----- Exercise text -----

This is an automated email from the ASF dual-hosted git repository.
airborne pushed a commit to branch master
in repository https://gitbox.apache.org/repos/asf/doris.git
The following commit(s) were added to refs/heads/master by this push:
new 252c8f4c52d [fix](fe) Fix MATCH crash on alias slots and push down as
virtual column (#61584)
252c8f4c52d is described below
commit 252c8f4c52d2065ad77972e8a9d1ec5277085c72
Author: Jack <[email protected]>
AuthorDate: Thu Mar 26 14:38:36 2026 +0800
[fix](fe) Fix MATCH crash on alias slots and push down as virtual column
(#61584)
### What problem does this PR solve?
Issue Number: close #xxx
Related PR: #61635
Problem Summary:
When MATCH expressions reference alias slots that have lost column
metadata
(e.g., `CAST(variant_col['subkey'] AS VARCHAR) AS fn`), and the MATCH is
in
a predicate that cannot be pushed below a join (due to OR with
join-dependent
conditions like EXISTS mark or LEFT JOIN null checks),
ExpressionTranslator's
visitMatch() throws "SlotReference in Match failed to get Column".

-----

Activity
According to the commit message, what error does ExpressionTranslator's visitMatch() throw?

----- Data -----

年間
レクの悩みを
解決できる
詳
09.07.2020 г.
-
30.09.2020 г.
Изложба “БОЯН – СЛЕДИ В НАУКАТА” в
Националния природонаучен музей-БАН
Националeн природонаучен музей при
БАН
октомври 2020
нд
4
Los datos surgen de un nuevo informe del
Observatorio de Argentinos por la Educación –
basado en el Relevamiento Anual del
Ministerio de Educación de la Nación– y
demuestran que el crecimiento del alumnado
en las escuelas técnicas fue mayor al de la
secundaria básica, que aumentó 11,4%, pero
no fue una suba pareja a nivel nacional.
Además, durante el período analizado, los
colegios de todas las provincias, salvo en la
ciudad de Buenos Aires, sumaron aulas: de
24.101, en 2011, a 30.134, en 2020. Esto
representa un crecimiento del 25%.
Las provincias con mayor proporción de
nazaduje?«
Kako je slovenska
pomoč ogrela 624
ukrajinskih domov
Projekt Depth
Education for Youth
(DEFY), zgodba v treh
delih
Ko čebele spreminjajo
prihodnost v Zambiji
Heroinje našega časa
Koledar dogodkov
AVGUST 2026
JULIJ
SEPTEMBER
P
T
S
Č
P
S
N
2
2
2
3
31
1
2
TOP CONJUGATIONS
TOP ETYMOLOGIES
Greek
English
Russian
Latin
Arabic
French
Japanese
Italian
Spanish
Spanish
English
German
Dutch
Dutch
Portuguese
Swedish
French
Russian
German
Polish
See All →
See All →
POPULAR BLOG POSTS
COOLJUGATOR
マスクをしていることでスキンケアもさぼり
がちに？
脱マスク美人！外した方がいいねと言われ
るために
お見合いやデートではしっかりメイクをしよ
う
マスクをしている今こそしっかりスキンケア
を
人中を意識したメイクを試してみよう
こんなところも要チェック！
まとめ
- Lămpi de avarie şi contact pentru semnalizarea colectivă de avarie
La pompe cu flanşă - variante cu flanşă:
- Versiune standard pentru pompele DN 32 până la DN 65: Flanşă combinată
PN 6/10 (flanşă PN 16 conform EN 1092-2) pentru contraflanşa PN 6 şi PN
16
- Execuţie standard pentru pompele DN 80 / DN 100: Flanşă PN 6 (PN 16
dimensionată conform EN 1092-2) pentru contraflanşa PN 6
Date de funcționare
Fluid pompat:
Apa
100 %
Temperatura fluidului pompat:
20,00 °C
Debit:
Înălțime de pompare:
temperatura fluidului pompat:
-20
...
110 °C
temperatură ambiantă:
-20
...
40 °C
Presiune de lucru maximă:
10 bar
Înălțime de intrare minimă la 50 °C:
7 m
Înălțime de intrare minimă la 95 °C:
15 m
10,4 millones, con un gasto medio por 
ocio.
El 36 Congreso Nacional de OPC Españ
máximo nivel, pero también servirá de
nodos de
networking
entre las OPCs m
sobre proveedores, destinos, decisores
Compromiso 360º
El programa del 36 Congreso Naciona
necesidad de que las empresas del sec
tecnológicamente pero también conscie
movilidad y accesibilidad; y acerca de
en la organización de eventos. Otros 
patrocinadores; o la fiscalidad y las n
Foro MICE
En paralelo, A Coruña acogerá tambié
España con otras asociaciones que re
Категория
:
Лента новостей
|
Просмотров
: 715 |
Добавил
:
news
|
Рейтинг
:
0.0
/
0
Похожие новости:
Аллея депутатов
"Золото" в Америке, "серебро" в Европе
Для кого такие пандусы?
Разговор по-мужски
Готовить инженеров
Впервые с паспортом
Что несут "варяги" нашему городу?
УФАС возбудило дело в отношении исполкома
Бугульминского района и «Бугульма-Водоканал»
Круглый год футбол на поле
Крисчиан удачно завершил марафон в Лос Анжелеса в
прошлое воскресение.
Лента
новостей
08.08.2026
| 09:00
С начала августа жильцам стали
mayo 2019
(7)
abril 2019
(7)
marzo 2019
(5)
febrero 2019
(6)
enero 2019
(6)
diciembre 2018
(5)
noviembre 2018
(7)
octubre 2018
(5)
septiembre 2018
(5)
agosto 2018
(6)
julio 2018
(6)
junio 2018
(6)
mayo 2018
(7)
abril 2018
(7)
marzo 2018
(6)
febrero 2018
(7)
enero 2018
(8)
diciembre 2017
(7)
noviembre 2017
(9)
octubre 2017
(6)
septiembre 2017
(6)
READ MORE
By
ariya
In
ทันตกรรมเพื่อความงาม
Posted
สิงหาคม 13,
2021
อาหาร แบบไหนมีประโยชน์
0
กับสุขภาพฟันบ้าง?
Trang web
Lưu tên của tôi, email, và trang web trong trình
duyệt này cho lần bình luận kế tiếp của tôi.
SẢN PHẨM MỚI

-----

Response for this exercise
It throws "SlotReference in Match failed to get Column".